Fast forward to January 2019. It’d been four years since I published my first ever AMV. At that point, I was still stressed, and I’d just begun the second semester of my first year in university. In one night, while I was watching the Matrix with a friend, my self-esteem, confidence, and mental health plummetted drastically, and I lost another friend at the hands of someone I used to look up to. I almost quit editing, right then and there—if my imposter syndrome had been bad enough throughout high school, this situation made it even worse.

But I went back to it. And I did better.

The thing about losing those friends and waking up to a vicious reality check: you gain some serious perspective about your priorities.

While I still fiddled around on After Effects, I detached myself enough to see it more as what it is—a tool for creativity, not a coping method, or a place to dump all my feelings. In doing so, I’ve spent the last few years improving and experimenting. It’s fun again. It’s a nice distraction when things get rough. It’s a reminder of all my regrets.

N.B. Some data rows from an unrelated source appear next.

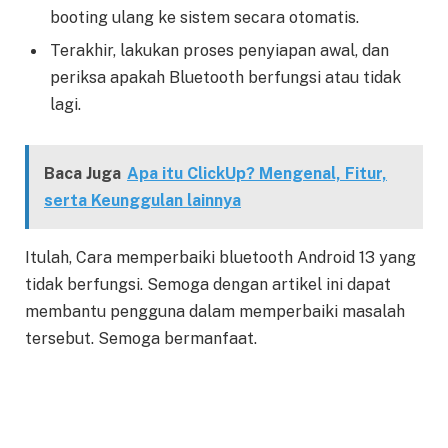
booting ulang ke sistem secara otomatis.
Terakhir, lakukan proses penyiapan awal, dan
periksa apakah Bluetooth berfungsi atau tidak
lagi.
Baca Juga
Apa itu ClickUp? Mengenal, Fitur,
serta Keunggulan lainnya
Itulah, Cara memperbaiki bluetooth Android 13 yang
tidak berfungsi. Semoga dengan artikel ini dapat
membantu pengguna dalam memperbaiki masalah
tersebut. Semoga bermanfaat.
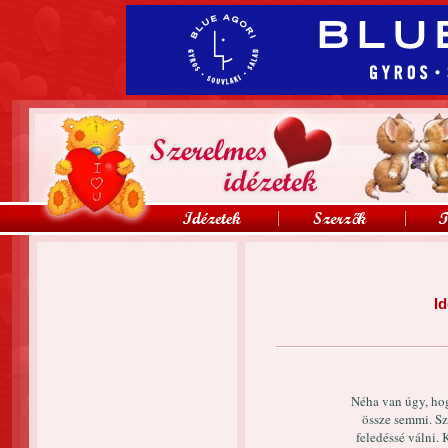
Id
Néha van úgy, hog
össze semmi. Sz
feledéssé válni. 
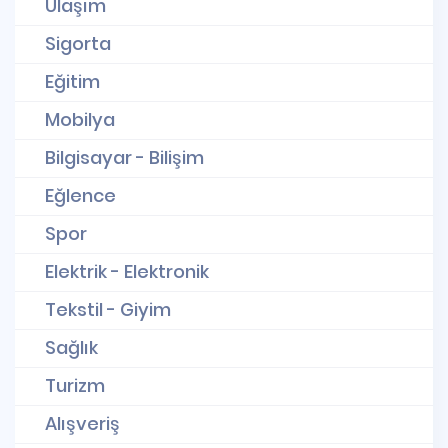
Ulaşım
Sigorta
Eğitim
Mobilya
Bilgisayar - Bilişim
Eğlence
Spor
Elektrik - Elektronik
Tekstil - Giyim
Sağlık
Turizm
Alışveriş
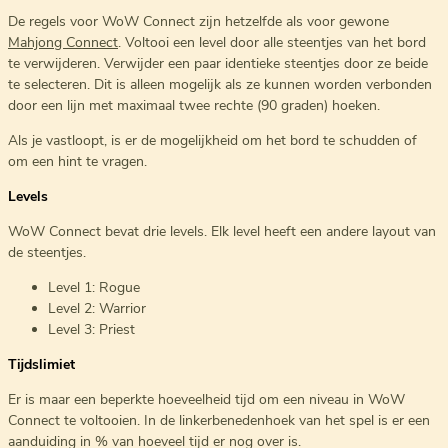
De regels voor WoW Connect zijn hetzelfde als voor gewone
Mahjong Connect
. Voltooi een level door alle steentjes van het bord
te verwijderen. Verwijder een paar identieke steentjes door ze beide
te selecteren. Dit is alleen mogelijk als ze kunnen worden verbonden
door een lijn met maximaal twee rechte (90 graden) hoeken.
Als je vastloopt, is er de mogelijkheid om het bord te schudden of
om een hint te vragen.
Levels
WoW Connect bevat drie levels. Elk level heeft een andere layout van
de steentjes.
Level 1: Rogue
Level 2: Warrior
Level 3: Priest
Tijdslimiet
Er is maar een beperkte hoeveelheid tijd om een niveau in WoW
Connect te voltooien. In de linkerbenedenhoek van het spel is er een
aanduiding in % van hoeveel tijd er nog over is.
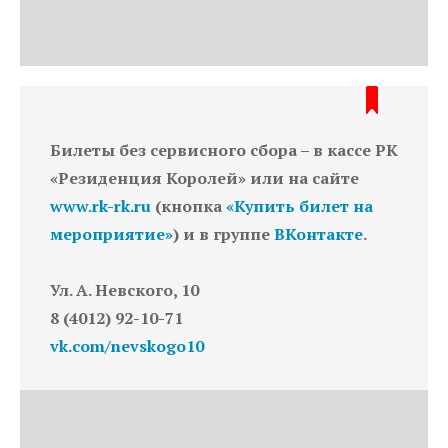
Билеты без сервисного сбора – в кассе РК
«Резиденция Королей» или на сайте
www.rk-rk.ru
(кнопка
«Купить билет на
мероприятие»
) и в группе
ВКонтакте
.
Ул. А. Невского, 10
8 (4012) 92-10-71
vk.com/nevskogo10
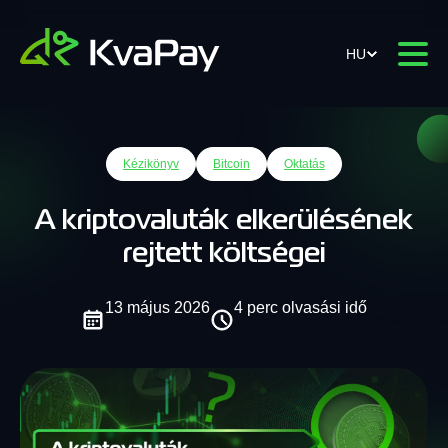
HU
Kézikönyv
Bitcoin
Oktatás
A kriptovaluták elkerülésének
rejtett költségei
13 május 2026
4 perc olvasási idő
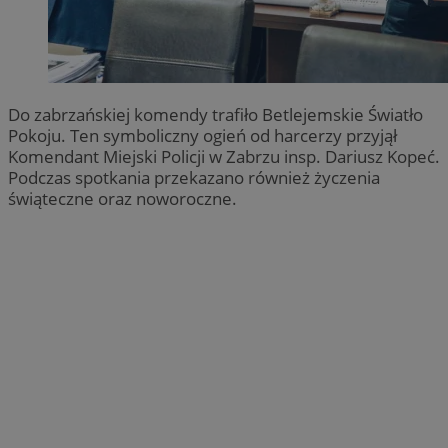
Do zabrzańskiej komendy trafiło Betlejemskie Światło
Pokoju. Ten symboliczny ogień od harcerzy przyjął
Komendant Miejski Policji w Zabrzu insp. Dariusz Kopeć.
Podczas spotkania przekazano również życzenia
świąteczne oraz noworoczne.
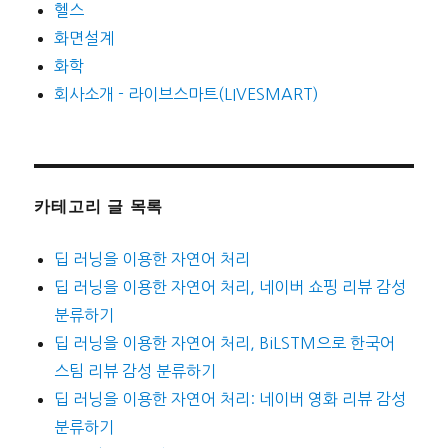
헬스
화면설계
화학
회사소개 - 라이브스마트(LIVESMART)
카테고리 글 목록
딥 러닝을 이용한 자연어 처리
딥 러닝을 이용한 자연어 처리, 네이버 쇼핑 리뷰 감성
분류하기
딥 러닝을 이용한 자연어 처리, BiLSTM으로 한국어
스팀 리뷰 감성 분류하기
딥 러닝을 이용한 자연어 처리: 네이버 영화 리뷰 감성
분류하기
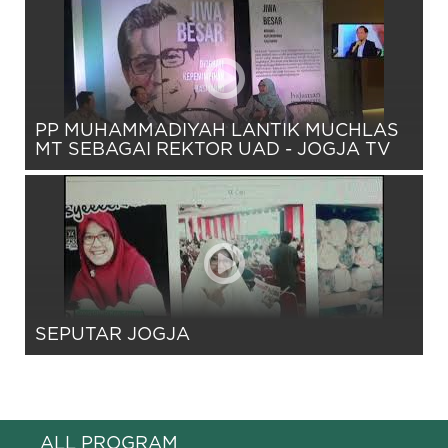
PP MUHAMMADIYAH LANTIK MUCHLAS
MT SEBAGAI REKTOR UAD - JOGJA TV
SEPUTAR JOGJA
ALL PROGRAM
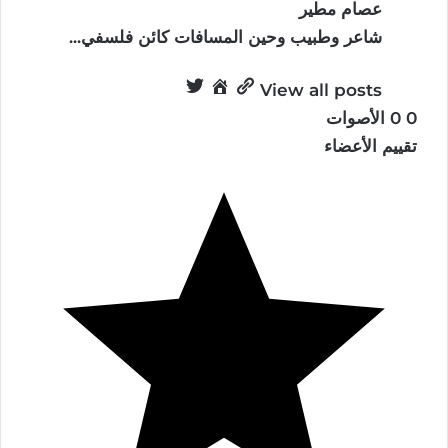
عصام مطير
شاعر وطبيب وحين المسافات كائن فلسفي...
View all posts
0
0
الأصوات
تقييم الأعضاء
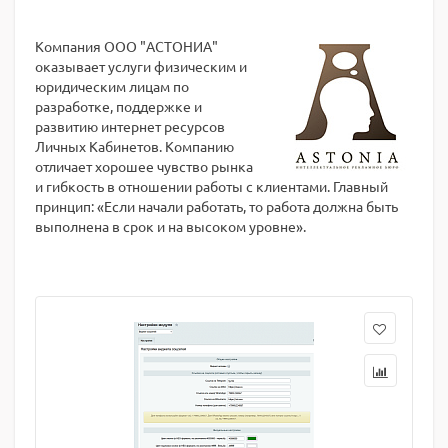
Компания ООО "АСТОНИА"
оказывает услуги физическим и
юридическим лицам по
разработке, поддержке и
развитию интернет ресурсов
Личных Кабинетов. Компанию
отличает хорошее чувство рынка
и гибкость в отношении работы с клиентами. Главный
принцип: «Если начали работать, то работа должна быть
выполнена в срок и на высоком уровне».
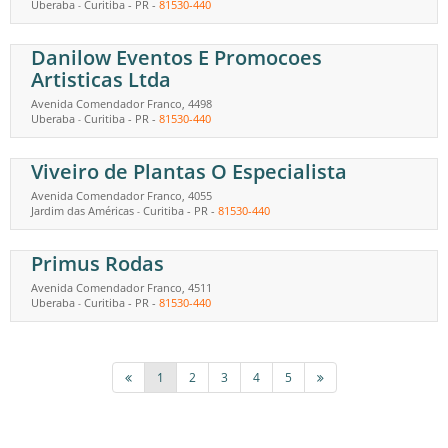
Uberaba
Curitiba
-
PR
-
81530-440
-
Danilow Eventos E Promocoes
Artisticas Ltda
Avenida Comendador Franco, 4498
Uberaba
Curitiba
-
PR
-
81530-440
-
Viveiro de Plantas O Especialista
Avenida Comendador Franco, 4055
Jardim das Américas
Curitiba
-
PR
-
81530-440
-
Primus Rodas
Avenida Comendador Franco, 4511
Uberaba
Curitiba
-
PR
-
81530-440
-
1
2
3
4
5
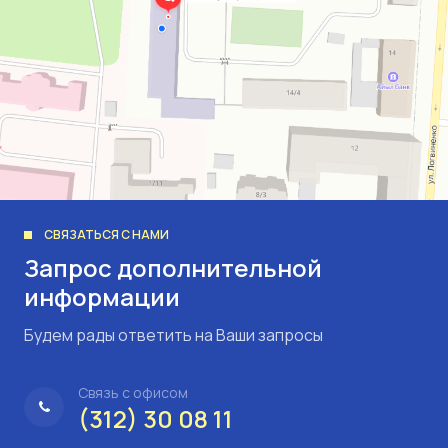
СВЯЗАТЬСЯ С НАМИ
Запрос дополнительной
информации
Будем рады ответить на Ваши запросы
Связь с офисом
(312) 30 08 11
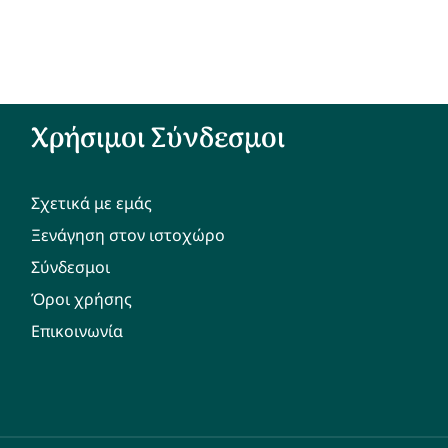
Χρήσιμοι Σύνδεσμοι
Σχετικά με εμάς
Ξενάγηση στον ιστοχώρο
Σύνδεσμοι
Όροι χρήσης
Επικοινωνία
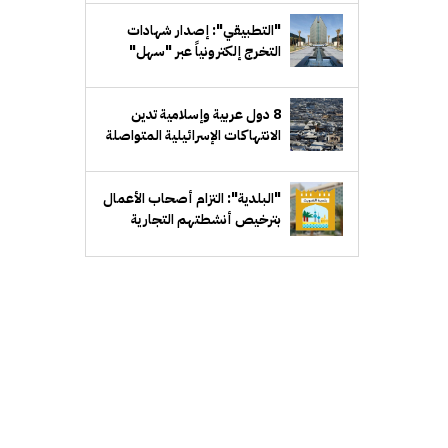
"التطبيقي": إصدار شهادات
التخرج إلكترونياً عبر "سهل"
8 دول عربية وإسلامية تدين
الانتهاكات الإسرائيلية المتواصلة
في غزة: خرق للخطة الشاملة
لإنهاء النزاع
"البلدية": التزام أصحاب الأعمال
بترخيص أنشطتهم التجارية
ضمان للاستدامة وحماية
للاستثمارات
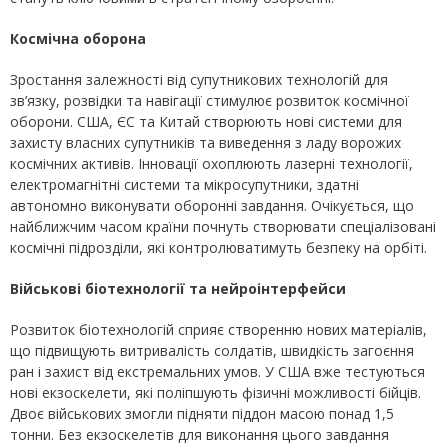
Космічна оборона
Зростання залежності від супутникових технологій для
зв’язку, розвідки та навігації стимулює розвиток космічної
оборони. США, ЄС та Китай створюють нові системи для
захисту власних супутників та виведення з ладу ворожих
космічних активів. Інновації охоплюють лазерні технології,
електромагнітні системи та мікросупутники, здатні
автономно виконувати оборонні завдання. Очікується, що
найближчим часом країни почнуть створювати спеціалізовані
космічні підрозділи, які контролюватимуть безпеку на орбіті.
Військові біотехнології та нейроінтерфейси
Розвиток біотехнологій сприяє створенню нових матеріалів,
що підвищують витривалість солдатів, швидкість загоєння
ран і захист від екстремальних умов. У США вже тестуються
нові екзоскелети, які поліпшують фізичні можливості бійців.
Двоє військових змогли підняти піддон масою понад 1,5
тонни. Без екзоскелетів для виконання цього завдання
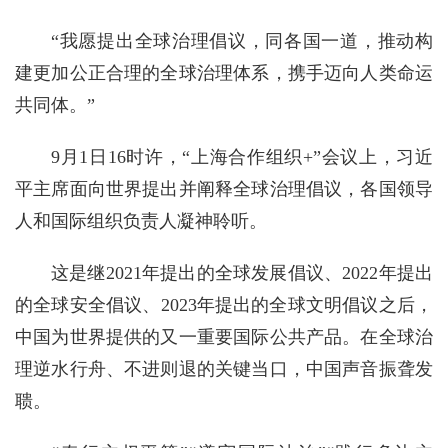
“我愿提出全球治理倡议，同各国一道，推动构
建更加公正合理的全球治理体系，携手迈向人类命运
共同体。”
9月1日16时许，“上海合作组织+”会议上，习近
平主席面向世界提出并阐释全球治理倡议，各国领导
人和国际组织负责人凝神聆听。
这是继2021年提出的全球发展倡议、2022年提出
的全球安全倡议、2023年提出的全球文明倡议之后，
中国为世界提供的又一重要国际公共产品。在全球治
理逆水行舟、不进则退的关键当口，中国声音振聋发
聩。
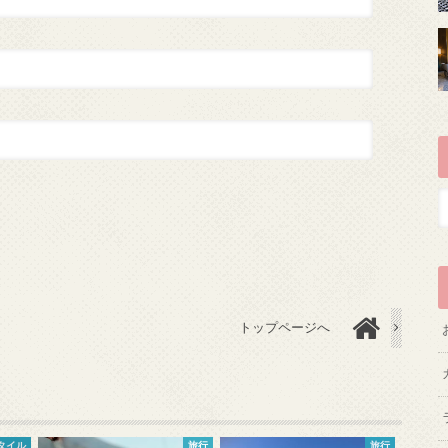
トップページへ
タイル
旅行
旅行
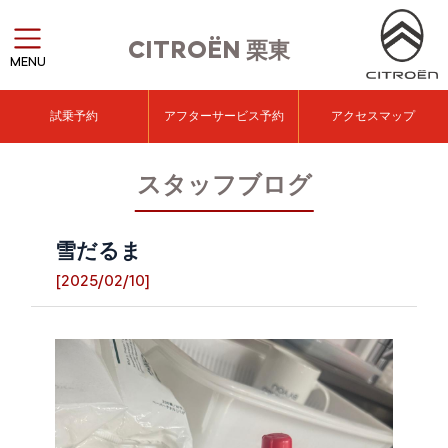
CITROËN
栗東
MENU
試乗予約
アフターサービス予約
アクセスマップ
スタッフブログ
雪だるま
[2025/02/10]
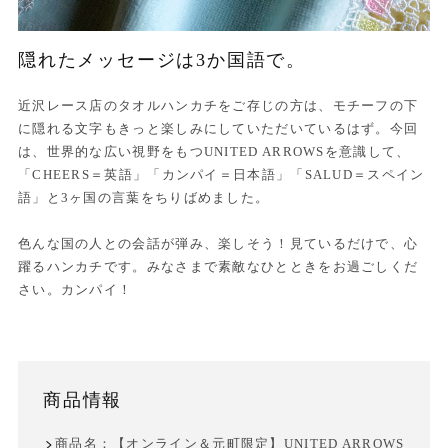
隠れたメッセージは3か国語で。
近沢レース店のタオルハンカチをご存じの方は、モチーフの下
に隠れる文字もきっと楽しみにしていただいているはず。今回
は、世界的な広い視野をもつUNITED ARROWSを意識して、
「CHEERS＝英語」「カンパイ＝日本語」「SALUD＝スペイン
語」と3ヶ国の言葉をちりばめました。
色んな国の人との会話が弾み、楽しそう！見ているだけで、心
躍るハンカチです。みなさまで素敵なひとときをお過ごしくだ
さい。カンパイ！
商品情報
商品名：【オンライン＆元町限定】UNITED ARROWS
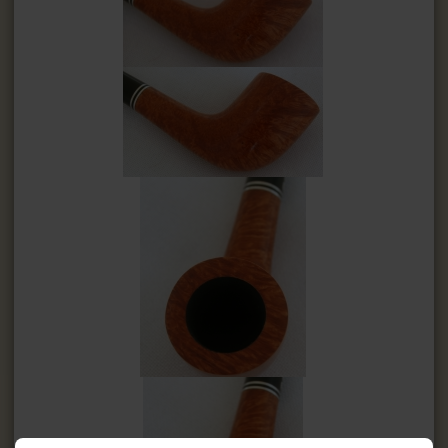
Йоржі для люльок
Підставки для люльок
Ример для люльки
Засоби для догляду за трубкою
СИГАРИ, СИГАРИЛИ ТА ВСЕ ДЛЯ НИХ
ВСЕ ДЛЯ СИГАРЕТ І САМОКРУТОК
ЗАПАЛЬНИЧКИ
ПОПІЛЬНИЦІ
HEADSHOP (ХЕДШОП)
КАЛЬЯНИ І ВСЕ ДЛЯ НИХ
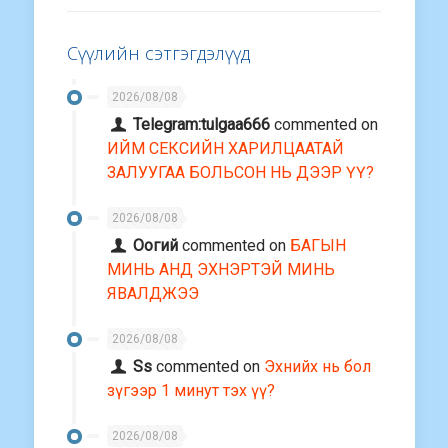
Сүүлийн сэтгэгдэлүүд
2026/08/08
Telegram:tulgaa666
commented on
ИЙМ СЕКСИЙН ХАРИЛЦААТАЙ
ЗАЛУУГАА БОЛЬСОН НЬ ДЭЭР ҮҮ?
2026/08/08
Оогий
commented on
БАГЫН
МИНЬ АНД ЭХНЭРТЭЙ МИНЬ
ЯВАЛДЖЭЭ
2026/08/08
Ss
commented on
Эхнийх нь бол
зүгээр 1 минут тэх үү?
2026/08/08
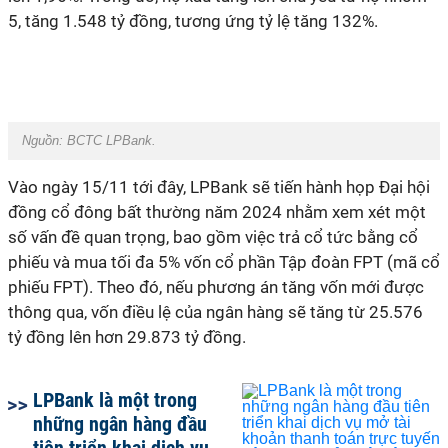
5, tăng 1.548 tỷ đồng, tương ứng tỷ lệ tăng 132%.
Nguồn:
BCTC LPBank.
Vào ngày 15/11 tới đây, LPBank sẽ tiến hành họp Đại hội
đồng cổ đông bất thường năm 2024 nhằm xem xét một
số vấn đề quan trọng, bao gồm việc trả cổ tức bằng cổ
phiếu và mua tối đa 5% vốn cổ phần Tập đoàn FPT (mã cổ
phiếu FPT). Theo đó, nếu phương án tăng vốn mới được
thông qua, vốn điều lệ của ngân hàng sẽ tăng từ 25.576
tỷ đồng lên hơn 29.873 tỷ đồng.
LPBank là một trong
những ngân hàng đầu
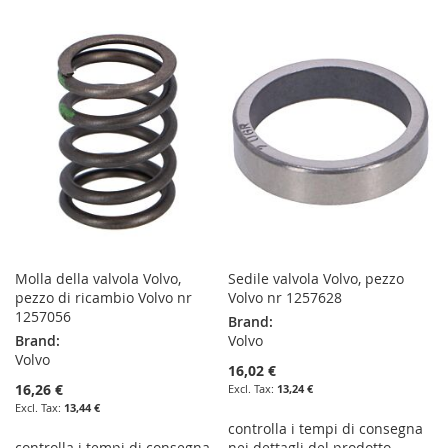
TO
TO
TO
TO
WISH
COMPARE
WISH
COMPARE
LIST
LIST
Molla della valvola Volvo,
Sedile valvola Volvo, pezzo
pezzo di ricambio Volvo nr
Volvo nr 1257628
1257056
Brand:
Brand:
Volvo
Volvo
16,02 €
16,26 €
13,24 €
13,44 €
controlla i tempi di consegna
controlla i tempi di consegna
nei dettagli del prodotto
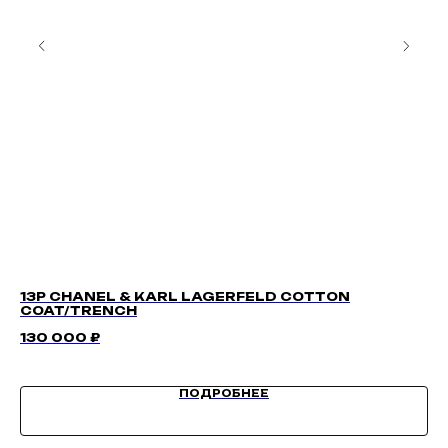
13P CHANEL & KARL LAGERFELD COTTON
HU
COAT/TRENCH
15
130 000
₽
ПОДРОБНЕЕ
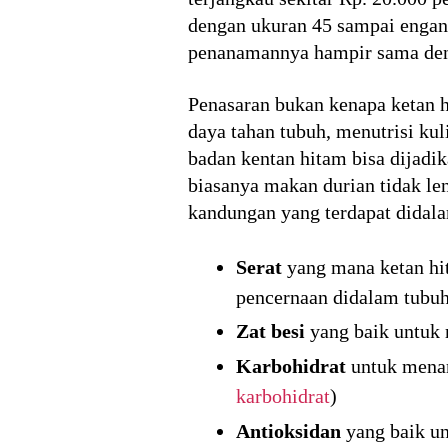
dengan ukuran 45 sampai engan 
penanamannya hampir sama deng
Penasaran bukan kenapa ketan h
daya tahan tubuh, menutrisi k
badan kentan hitam bisa dijadi
biasanya makan durian tidak le
kandungan yang terdapat didalam
Serat
yang mana ketan hit
pencernaan didalam tubuh.
Zat besi
yang baik untuk 
Karbohidrat
untuk menam
karbohidrat
)
Antioksidan
yang baik un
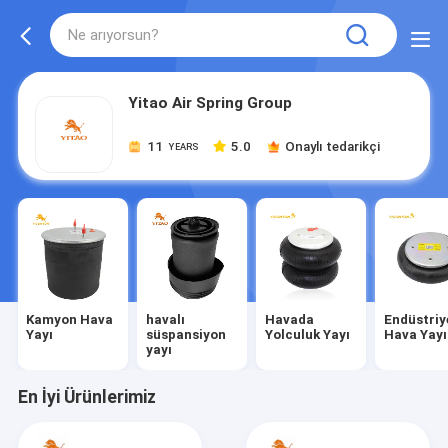
Yitao Air Spring Group
11
5.0
Onaylı tedarikçi
YEARS
Kamyon Hava
havalı
Havada
Endüstriy
Yayı
süspansiyon
Yolculuk Yayı
Hava Yayı
yayı
En İyi Ürünlerimiz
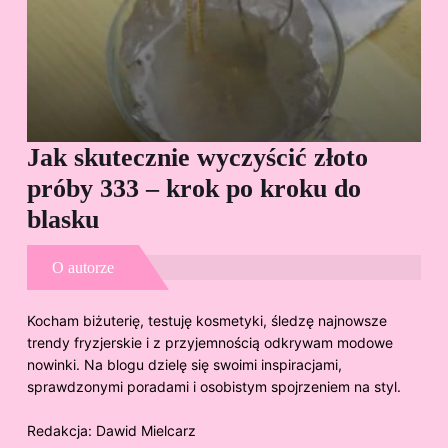
Jak skutecznie wyczyścić złoto
Cz
próby 333 – krok po kroku do
Sp
blasku
O autorze
Kocham biżuterię, testuję kosmetyki, śledzę najnowsze
trendy fryzjerskie i z przyjemnością odkrywam modowe
nowinki. Na blogu dzielę się swoimi inspiracjami,
sprawdzonymi poradami i osobistym spojrzeniem na styl.
Redakcja:
Dawid Mielcarz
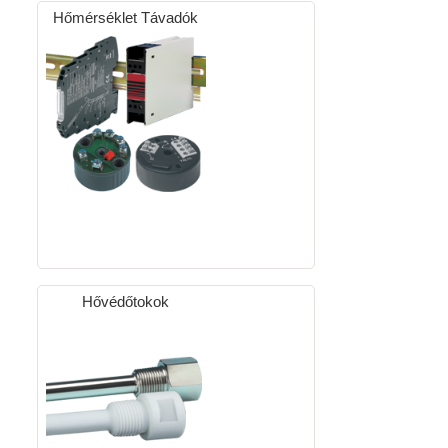
Hőmérséklet Távadók
Hővédőtokok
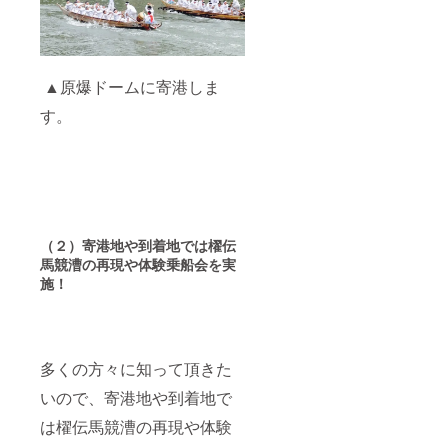
▲原爆ドームに寄港しま
す。
（２）寄港地や到着地では櫂伝
馬競漕の再現や体験乗船会を実
施！
多くの方々に知って頂きた
いので、寄港地や到着地で
は櫂伝馬競漕の再現や体験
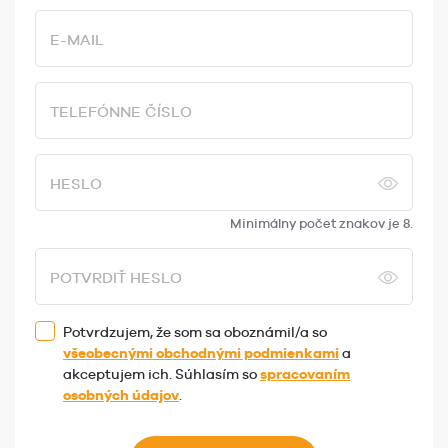
E-MAIL
TELEFÓNNE ČÍSLO
HESLO
Minimálny počet znakov je 8.
POTVRDIŤ HESLO
Potvrdzujem, že som sa oboznámil/a so
všeobecnými obchodnými podmienkami
a
akceptujem ich. Súhlasím so
spracovaním
osobných údajov
.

Maybe it’s the maturity that comes with getting older, or maybe it’s a sign of personal growth, but I’ve made peace with my mistakes and all the drama. Things happened. My attitude towards editing changed accordingly. C’est la vie.

There’s no real moral or end to the story here—after all, I’m still editing fanvids! However, if there’s one cheesy takeaway, it’s that the things in life that you love will always come back to you, one way or another. There are days where I still feel like a fraud, of course, but there are also days where I feel like I’m back in 2014, discovering the magic of fanvidding for the first time. Nothing more, and nothing less.